In theory, yes, we can all be accessible wherever we are nowadays with the advent of smart phones, but in practice are you really going to check your e-mail in the middle of a tennis match or a particularly strenuous yoga routine (and why would you want to anyway? The whole point of doing sport is to relax and NOT think about work!)? I also have the added inconvenience that I live out in the sticks (if 50 miles from London classes as such!) and mobile reception round here is intermittent to say the least. On a number of occasions recently I’ve been walking the dogs, only to realise that I’ve received an e-mail offering a juicy piece of work, but was then unable to reply as I no longer had signal. On arriving home 30 minutes later, the job had gone to someone else because I hadn’t responded fast enough, which is extremely frustrating. To be fair, most of my clients know that I have dogs and do normally wait up to an hour to give me chance to reply, but this one obviously couldn’t wait.
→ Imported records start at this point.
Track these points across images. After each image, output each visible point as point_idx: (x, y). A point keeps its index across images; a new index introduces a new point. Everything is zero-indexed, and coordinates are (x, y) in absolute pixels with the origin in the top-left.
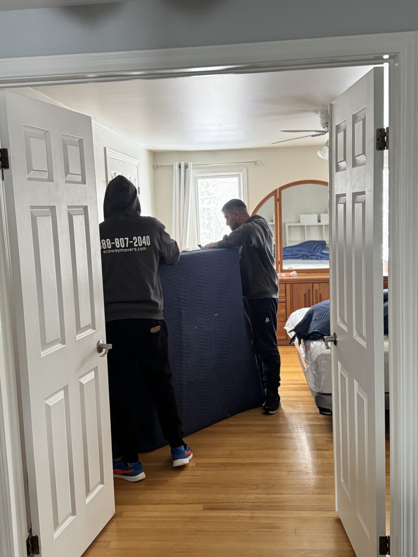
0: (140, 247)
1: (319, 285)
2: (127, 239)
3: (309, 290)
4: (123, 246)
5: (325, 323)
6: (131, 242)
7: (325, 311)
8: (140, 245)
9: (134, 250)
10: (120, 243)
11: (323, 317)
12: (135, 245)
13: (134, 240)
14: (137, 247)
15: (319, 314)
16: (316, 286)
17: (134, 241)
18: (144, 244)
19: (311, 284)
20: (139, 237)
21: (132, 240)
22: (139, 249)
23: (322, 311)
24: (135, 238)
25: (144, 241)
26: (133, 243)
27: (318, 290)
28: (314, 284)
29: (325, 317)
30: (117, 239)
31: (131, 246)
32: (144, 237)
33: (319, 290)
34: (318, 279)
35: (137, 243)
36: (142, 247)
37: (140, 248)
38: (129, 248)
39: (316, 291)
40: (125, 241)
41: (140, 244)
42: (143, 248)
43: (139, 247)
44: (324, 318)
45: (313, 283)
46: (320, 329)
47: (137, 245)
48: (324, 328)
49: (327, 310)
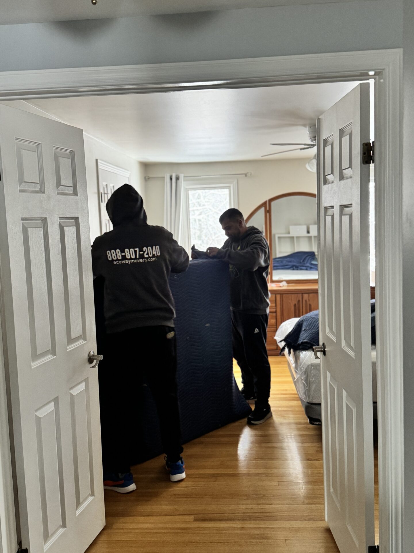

Unfortunately dog-walking is a non-negotiable part of my working day, but I’m rarely out for more than an hour and that is definitely part of my particular flexible package.

That’s not to say I don’t take time off as and when it suits me. If I’m going to be out of the office for a whole day or more, I always try and let clients know, so they don’t call in vain. Again, these days, you can usually pick up e-mails even if you’re away from the office, but it seems only courteous to let customers know. I also try not to work at weekends, but the beauty of our freelance existence is that you can decide to catch up at weekends if you really need to – or even if a particularly damp, dark weekend beckons at this time of year and you’d actually rather be working than doing anything else!
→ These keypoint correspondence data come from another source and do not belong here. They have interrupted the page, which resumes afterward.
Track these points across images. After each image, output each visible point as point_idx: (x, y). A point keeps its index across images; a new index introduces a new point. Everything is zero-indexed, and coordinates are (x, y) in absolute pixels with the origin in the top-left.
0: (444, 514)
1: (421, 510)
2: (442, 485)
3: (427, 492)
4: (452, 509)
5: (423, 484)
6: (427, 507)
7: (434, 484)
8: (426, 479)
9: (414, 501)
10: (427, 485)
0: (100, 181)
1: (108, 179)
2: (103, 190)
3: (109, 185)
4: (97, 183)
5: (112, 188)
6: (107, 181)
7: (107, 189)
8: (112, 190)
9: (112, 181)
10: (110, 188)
I suppose, in an ideal world, as a translator catering for the European market, I should really get up an hour earlier so I could be accessible to foreign clients working an hour ahead. Being a night owl, however, that really isn’t going to happen and sometimes you just have to work with your strengths! My European clients are fully aware that they are unlikely to get a response from me until 9 o’clock in the morning. At the other end of the spectrum, living alone and loving my job means that I am often to be found working into the early hours if I want to get ahead with whatever I’m working on – and this can be advantageous if you work with clients or colleagues in very different time zones. It’s also a great time to work in the knowledge that you are unlikely to be interrupted – or distracted by pressing jobs in the garden or a lovely sunny day (hard though that might be to imagine in these gloomy December days…).

nocturnal translators

So yes, in theory, it is up to us when we work, but if you want to maximise your potential, you have to cater to the best times to suit your clients too – and to make the most of your own most productive times, of course. I’d love to hear others’ views too – perhaps you have managed to squeeze your working day into a few hours, or just work as and when it suits? Each to their own, I suppose.